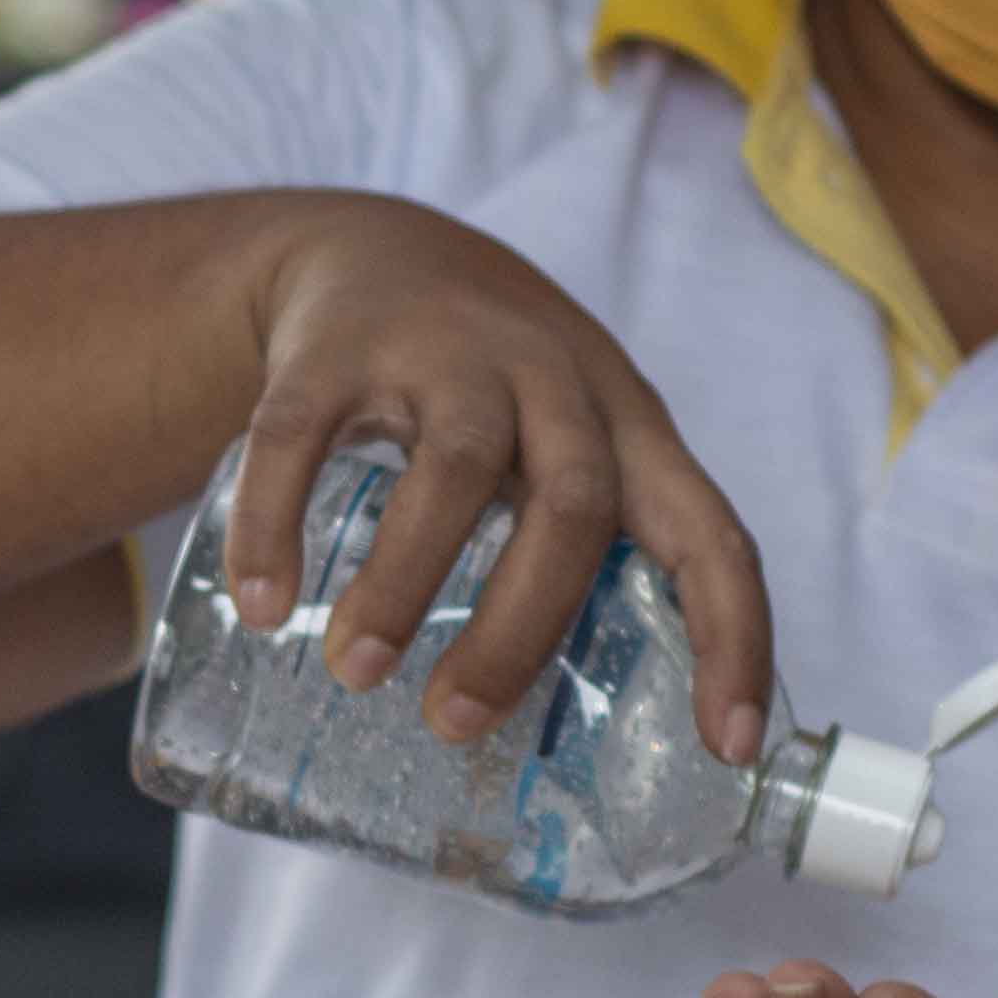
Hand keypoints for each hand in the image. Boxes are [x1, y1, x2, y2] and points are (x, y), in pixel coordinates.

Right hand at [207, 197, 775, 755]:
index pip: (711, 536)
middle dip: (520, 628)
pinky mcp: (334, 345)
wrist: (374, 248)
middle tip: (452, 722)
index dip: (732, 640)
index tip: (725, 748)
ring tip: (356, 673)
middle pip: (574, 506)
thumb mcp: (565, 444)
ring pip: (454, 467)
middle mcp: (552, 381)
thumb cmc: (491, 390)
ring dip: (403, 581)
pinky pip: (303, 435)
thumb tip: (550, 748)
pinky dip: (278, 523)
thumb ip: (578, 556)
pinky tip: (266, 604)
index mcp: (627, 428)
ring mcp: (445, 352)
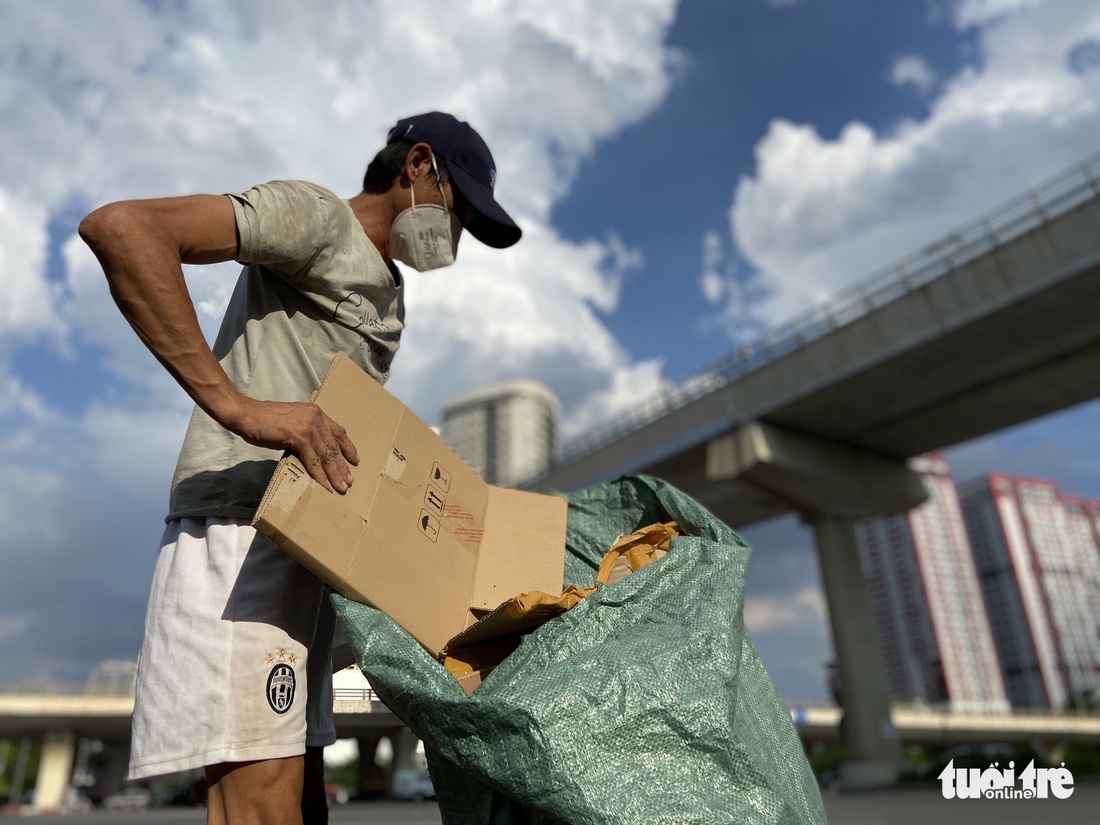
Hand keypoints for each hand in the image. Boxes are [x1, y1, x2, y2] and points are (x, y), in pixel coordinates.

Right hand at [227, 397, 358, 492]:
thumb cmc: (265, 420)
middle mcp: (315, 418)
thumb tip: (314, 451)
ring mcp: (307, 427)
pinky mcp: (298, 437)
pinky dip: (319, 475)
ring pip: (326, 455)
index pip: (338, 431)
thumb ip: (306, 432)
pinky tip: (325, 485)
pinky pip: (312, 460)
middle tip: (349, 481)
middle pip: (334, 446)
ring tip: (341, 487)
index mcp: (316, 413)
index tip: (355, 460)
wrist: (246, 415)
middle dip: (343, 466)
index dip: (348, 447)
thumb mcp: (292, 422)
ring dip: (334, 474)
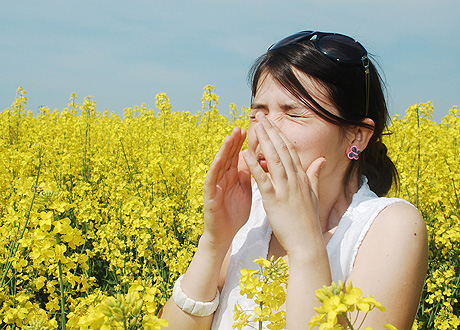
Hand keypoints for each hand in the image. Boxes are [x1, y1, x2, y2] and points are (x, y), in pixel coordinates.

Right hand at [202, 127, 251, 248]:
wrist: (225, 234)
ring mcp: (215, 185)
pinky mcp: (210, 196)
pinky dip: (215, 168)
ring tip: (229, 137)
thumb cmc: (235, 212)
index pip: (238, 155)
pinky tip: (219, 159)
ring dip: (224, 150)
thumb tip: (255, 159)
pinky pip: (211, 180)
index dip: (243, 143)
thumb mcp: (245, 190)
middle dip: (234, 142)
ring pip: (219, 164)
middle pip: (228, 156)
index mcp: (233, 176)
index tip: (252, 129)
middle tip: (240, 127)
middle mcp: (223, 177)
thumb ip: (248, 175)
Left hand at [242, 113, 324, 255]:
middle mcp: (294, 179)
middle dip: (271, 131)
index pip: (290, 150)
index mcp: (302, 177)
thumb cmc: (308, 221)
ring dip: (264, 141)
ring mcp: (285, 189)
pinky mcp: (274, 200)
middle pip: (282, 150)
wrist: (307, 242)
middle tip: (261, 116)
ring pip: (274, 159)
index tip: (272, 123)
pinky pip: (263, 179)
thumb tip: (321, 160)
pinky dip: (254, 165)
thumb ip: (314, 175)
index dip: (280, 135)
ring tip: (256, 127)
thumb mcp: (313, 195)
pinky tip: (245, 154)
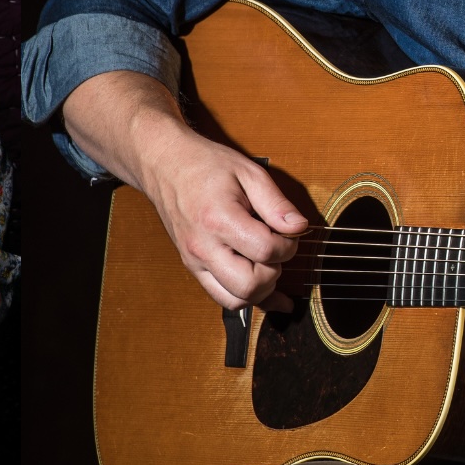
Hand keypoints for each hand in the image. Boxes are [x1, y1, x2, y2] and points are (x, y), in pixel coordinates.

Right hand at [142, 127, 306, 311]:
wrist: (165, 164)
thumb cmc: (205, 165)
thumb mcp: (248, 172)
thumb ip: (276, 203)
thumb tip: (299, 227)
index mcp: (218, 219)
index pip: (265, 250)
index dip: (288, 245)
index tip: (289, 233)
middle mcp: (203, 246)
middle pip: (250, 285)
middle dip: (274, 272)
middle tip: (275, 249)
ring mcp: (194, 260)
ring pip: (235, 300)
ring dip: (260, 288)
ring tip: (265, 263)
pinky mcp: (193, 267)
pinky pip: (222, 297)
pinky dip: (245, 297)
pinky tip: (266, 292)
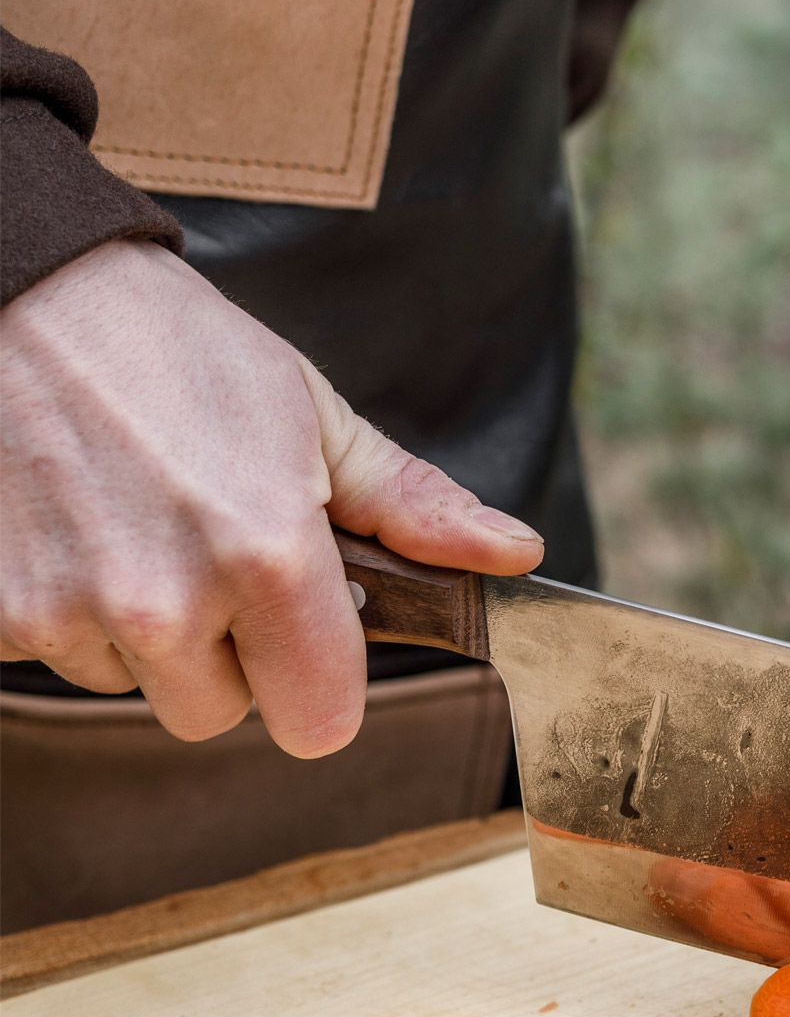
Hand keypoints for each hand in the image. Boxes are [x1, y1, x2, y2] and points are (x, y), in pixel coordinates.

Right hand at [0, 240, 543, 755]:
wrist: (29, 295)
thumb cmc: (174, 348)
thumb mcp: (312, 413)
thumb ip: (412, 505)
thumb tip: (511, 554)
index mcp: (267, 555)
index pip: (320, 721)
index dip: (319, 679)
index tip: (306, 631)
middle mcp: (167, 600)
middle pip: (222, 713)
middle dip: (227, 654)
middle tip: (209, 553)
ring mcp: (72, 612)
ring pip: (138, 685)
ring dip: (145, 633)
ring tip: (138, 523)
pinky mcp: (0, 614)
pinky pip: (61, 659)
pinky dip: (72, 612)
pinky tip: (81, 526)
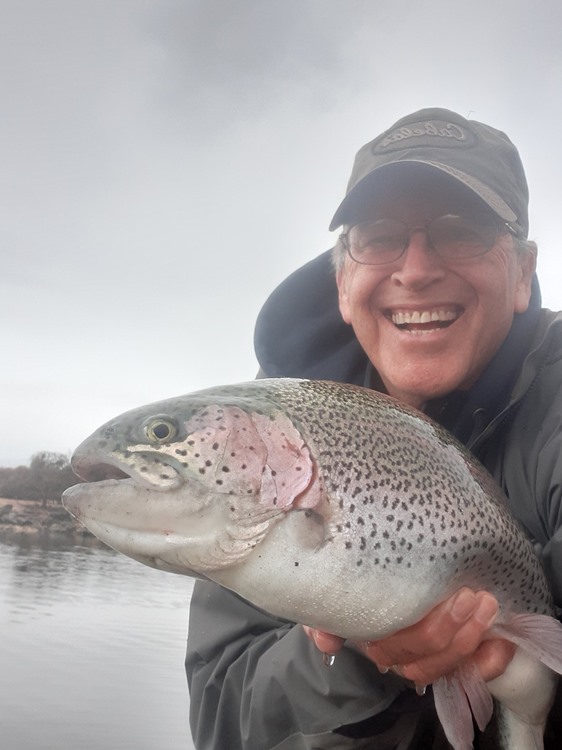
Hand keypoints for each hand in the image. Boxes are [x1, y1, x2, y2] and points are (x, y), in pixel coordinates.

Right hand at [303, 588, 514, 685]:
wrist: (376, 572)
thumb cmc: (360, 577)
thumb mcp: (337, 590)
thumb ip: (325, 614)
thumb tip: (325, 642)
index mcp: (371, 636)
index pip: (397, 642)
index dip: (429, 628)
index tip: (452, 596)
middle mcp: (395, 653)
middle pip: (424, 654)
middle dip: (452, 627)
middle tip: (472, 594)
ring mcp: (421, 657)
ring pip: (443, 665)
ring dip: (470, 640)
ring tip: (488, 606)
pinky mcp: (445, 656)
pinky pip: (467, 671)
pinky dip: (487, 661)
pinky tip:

---------------

▸ Task to carry out
Repeat the lines of the listing above verbatim, beginning at its first line and ending at the line containing "ring pip: (454, 467)", which is included. Omit pictures.

▸ Answer for this exercise
Hand keypoints for each hand in the image. Boxes are [x1, y1, x2, y2] and points are (x, y), in pixel coordinates.

Right hand at [207, 197, 775, 755]:
index pip: (711, 536)
middle dip: (520, 628)
pinky mcp: (334, 345)
wrist: (374, 248)
middle tip: (452, 722)
index dip: (732, 640)
index tip: (725, 748)
ring tip: (356, 673)
middle pip: (574, 506)
thumb mcp: (565, 444)
ring pip: (454, 467)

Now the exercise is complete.